Не знаю, как в эмиграции, но тогда он писал очень много, по два-три рассказа в день, словно навёрстывая упущенное не по своей воле. Казалось, это был бег на длинную, почти бесконечную дистанцию, где надо было во что бы то ни стало догнать и обогнать всех тех, кто, как ему казалось, ушёл вперёд. И, в общем, так и получилось — дистанция длиной в жизнь, увы, слишком короткая, если складывать её из дней и лет, но заполненная письмом, русским алфавитом… Как говорил сам Сергей: «Какое счастье, я знаю русский алфавит». Что ж, для художника судьба прекрасная — двенадцать изданных при жизни книг, успех у читателей, признание критики, — увы, американских читателей и американской критики… До издания сборника на родине Сергей, к сожалению, не дожил.

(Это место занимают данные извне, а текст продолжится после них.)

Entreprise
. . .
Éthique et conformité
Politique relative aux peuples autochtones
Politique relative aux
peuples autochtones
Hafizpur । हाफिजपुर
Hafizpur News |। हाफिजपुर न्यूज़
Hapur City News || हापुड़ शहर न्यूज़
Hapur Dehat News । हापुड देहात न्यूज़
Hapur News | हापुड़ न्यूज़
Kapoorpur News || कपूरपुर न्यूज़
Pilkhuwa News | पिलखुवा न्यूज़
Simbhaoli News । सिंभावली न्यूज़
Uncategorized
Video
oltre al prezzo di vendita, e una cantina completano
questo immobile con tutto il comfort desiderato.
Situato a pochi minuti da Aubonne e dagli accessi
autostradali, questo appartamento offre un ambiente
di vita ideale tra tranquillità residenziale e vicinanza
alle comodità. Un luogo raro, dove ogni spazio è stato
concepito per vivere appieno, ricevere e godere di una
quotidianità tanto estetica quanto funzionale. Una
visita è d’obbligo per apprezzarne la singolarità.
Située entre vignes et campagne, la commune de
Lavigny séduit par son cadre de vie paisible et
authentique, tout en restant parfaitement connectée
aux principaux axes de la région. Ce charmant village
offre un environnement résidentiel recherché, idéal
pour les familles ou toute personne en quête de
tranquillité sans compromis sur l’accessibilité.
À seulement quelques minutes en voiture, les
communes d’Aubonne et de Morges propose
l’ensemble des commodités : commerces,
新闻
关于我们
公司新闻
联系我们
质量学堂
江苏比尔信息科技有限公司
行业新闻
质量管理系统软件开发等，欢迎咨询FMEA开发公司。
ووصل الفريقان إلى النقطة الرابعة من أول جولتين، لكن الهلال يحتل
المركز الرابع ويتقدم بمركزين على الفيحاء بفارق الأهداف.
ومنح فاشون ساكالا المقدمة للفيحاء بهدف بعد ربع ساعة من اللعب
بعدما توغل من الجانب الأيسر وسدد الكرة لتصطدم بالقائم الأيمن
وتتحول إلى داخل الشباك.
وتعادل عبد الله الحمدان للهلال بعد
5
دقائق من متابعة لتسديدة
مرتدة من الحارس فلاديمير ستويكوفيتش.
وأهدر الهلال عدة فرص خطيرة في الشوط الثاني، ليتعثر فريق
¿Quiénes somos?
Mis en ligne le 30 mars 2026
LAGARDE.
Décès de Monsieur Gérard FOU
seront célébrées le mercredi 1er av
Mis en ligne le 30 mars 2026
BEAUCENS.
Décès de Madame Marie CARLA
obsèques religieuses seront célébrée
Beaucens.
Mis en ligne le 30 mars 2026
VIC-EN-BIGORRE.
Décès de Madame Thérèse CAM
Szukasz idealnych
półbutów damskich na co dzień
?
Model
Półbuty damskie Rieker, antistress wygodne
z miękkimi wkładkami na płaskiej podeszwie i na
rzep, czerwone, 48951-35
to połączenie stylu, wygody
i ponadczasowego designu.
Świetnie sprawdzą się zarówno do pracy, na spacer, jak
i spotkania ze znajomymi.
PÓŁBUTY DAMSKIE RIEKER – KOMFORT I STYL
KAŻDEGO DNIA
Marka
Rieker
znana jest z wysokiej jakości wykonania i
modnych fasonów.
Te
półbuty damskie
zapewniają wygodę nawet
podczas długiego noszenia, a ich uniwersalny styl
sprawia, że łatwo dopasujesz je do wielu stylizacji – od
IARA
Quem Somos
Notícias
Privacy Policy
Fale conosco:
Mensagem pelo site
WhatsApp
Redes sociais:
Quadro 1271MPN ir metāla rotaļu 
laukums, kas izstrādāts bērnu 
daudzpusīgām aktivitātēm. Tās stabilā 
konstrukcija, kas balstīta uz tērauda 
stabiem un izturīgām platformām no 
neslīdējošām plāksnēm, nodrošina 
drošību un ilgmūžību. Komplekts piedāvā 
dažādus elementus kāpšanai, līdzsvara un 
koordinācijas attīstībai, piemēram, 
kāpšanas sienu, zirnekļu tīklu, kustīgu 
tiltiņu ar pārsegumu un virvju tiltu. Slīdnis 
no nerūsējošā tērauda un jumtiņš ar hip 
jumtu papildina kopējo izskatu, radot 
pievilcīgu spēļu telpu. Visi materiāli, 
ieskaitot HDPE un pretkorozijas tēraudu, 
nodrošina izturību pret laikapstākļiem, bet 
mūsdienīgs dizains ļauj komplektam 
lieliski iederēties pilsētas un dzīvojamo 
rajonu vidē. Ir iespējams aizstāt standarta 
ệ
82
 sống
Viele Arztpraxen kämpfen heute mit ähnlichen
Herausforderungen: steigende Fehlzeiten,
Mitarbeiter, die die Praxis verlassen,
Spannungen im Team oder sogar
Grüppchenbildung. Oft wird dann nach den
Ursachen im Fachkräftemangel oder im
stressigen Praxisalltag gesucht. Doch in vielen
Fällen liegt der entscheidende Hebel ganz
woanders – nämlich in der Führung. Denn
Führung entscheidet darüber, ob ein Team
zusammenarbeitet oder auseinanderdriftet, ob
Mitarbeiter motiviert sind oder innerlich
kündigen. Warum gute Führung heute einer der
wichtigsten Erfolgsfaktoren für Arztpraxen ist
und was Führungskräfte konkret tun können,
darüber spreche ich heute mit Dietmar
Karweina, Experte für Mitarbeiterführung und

Во второй половине шестидесятых, в семидесятые годы он, действительно, много писал. Как-то он сказал: «Я написал уже три тысячи страниц». Но, как ни странно, при такой работоспособности внешне Сергей жил скорее жизнью праздного гуляки. Труд был незаметен, был виден только результат: написанные рассказы.
Не знаю определённо, но навряд ли это был сознательный метод, во всяком случае, мне казалось, что рассказы пишутся, именно пишутся, в два приёма. Вначале это было устное повествование, излагаемое за бутылкой водки, излагаемое с блеском, лёгкостью и остроумием. Что здесь можно сказать? Это было настолько талантливо, я бы сказал, расточительно, избыточно талантливо, что на этом всё должно было бы заканчиваться.
Представлялось ненужным, да и просто невозможным переносить это на бумагу, всё будет потеряно: точность каждого слова, детали, завершённость всего устного текста, и, пожалуй, главное — слова, перенесённые на бумагу, превратятся из живых звуков в мёртвые буквы, правильно расставленные, и только.